*** Data below ***

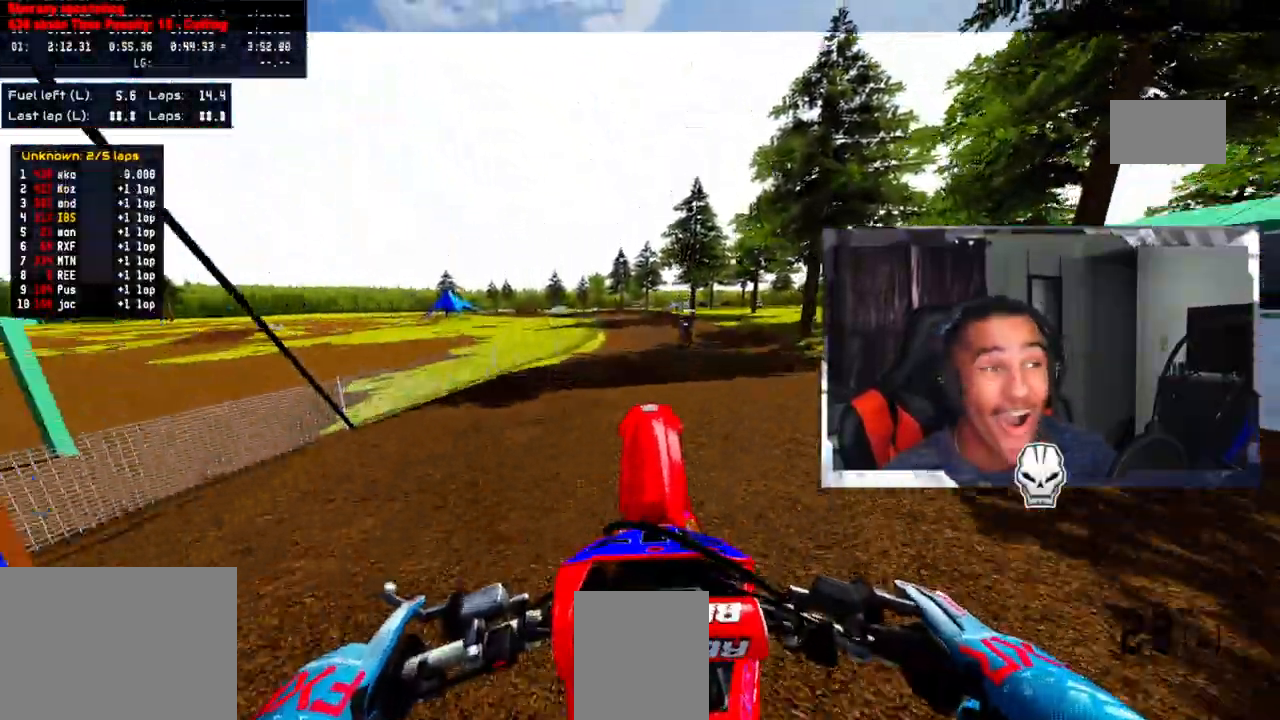
{"buttons": [], "left_stick": "center", "right_stick": "up", "events": []}
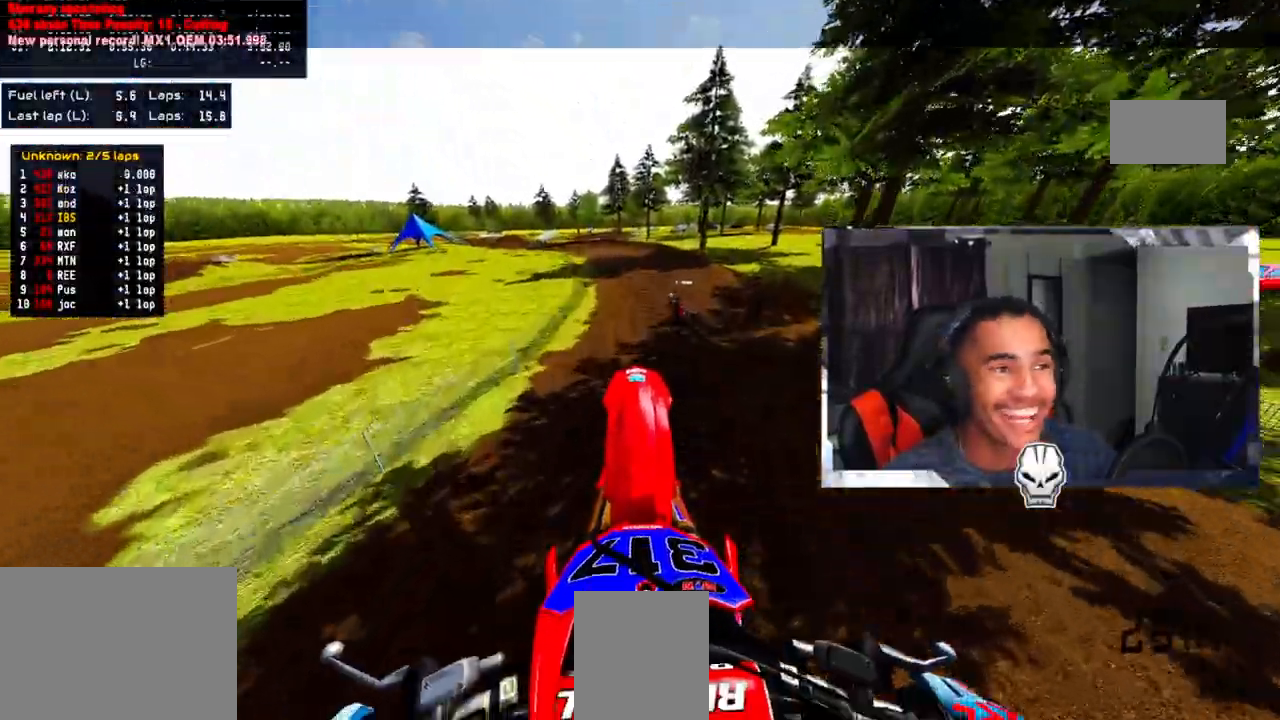
{"buttons": [], "left_stick": "center", "right_stick": "up", "events": []}
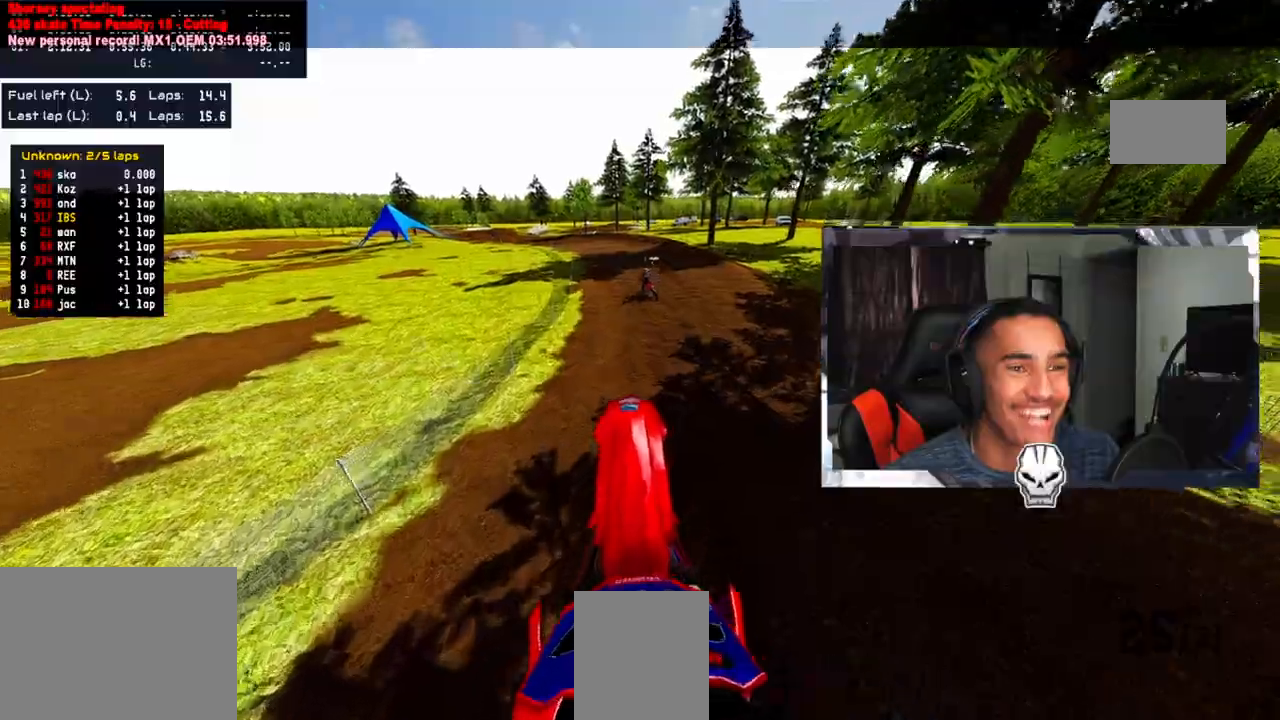
{"buttons": ["R2"], "left_stick": "up-left", "right_stick": "up", "events": [[67, "R2", "down"], [150, "left_stick", "up-left"]]}
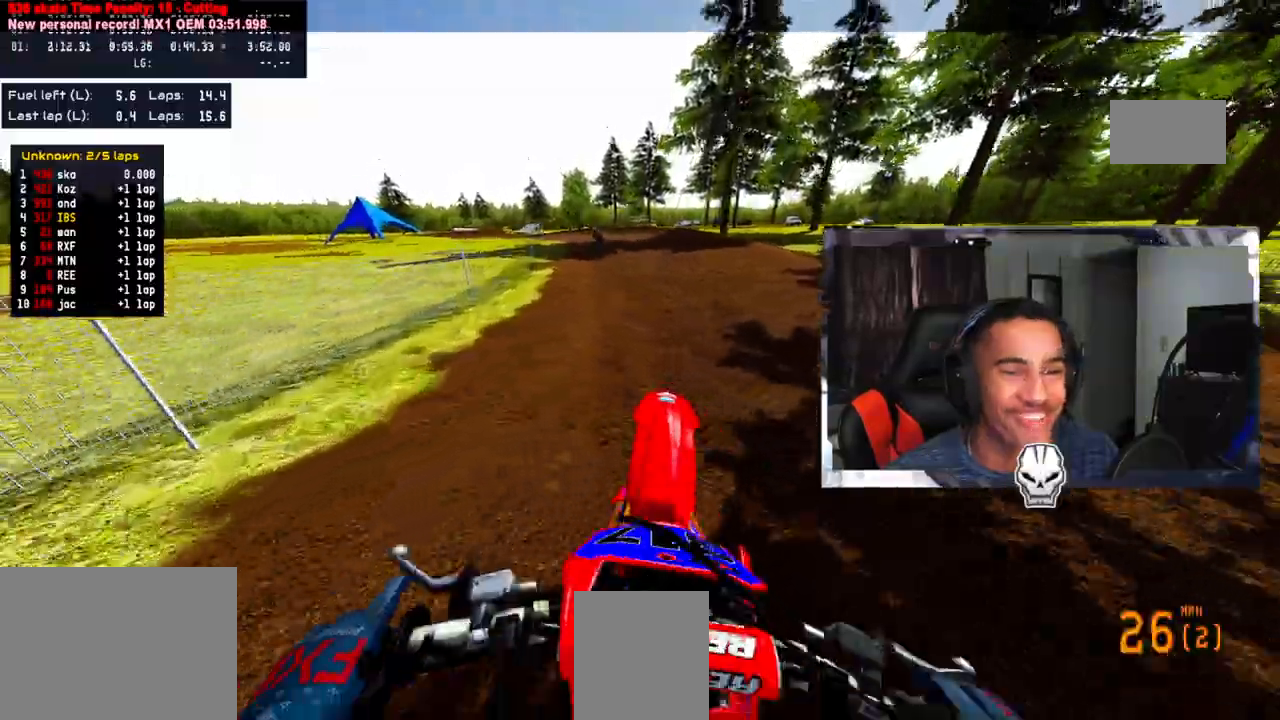
{"buttons": ["R2"], "left_stick": "up-left", "right_stick": "up", "events": []}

***

-- Assignment --
Across all the lines above, repeat the wording exactly and omit the pictures.

-- Reply to the exercise --
{"buttons": [], "left_stick": "center", "right_stick": "up", "events": []}
{"buttons": [], "left_stick": "center", "right_stick": "up", "events": []}
{"buttons": ["R2"], "left_stick": "up-left", "right_stick": "up", "events": [[67, "R2", "down"], [150, "left_stick", "up-left"]]}
{"buttons": ["R2"], "left_stick": "up-left", "right_stick": "up", "events": []}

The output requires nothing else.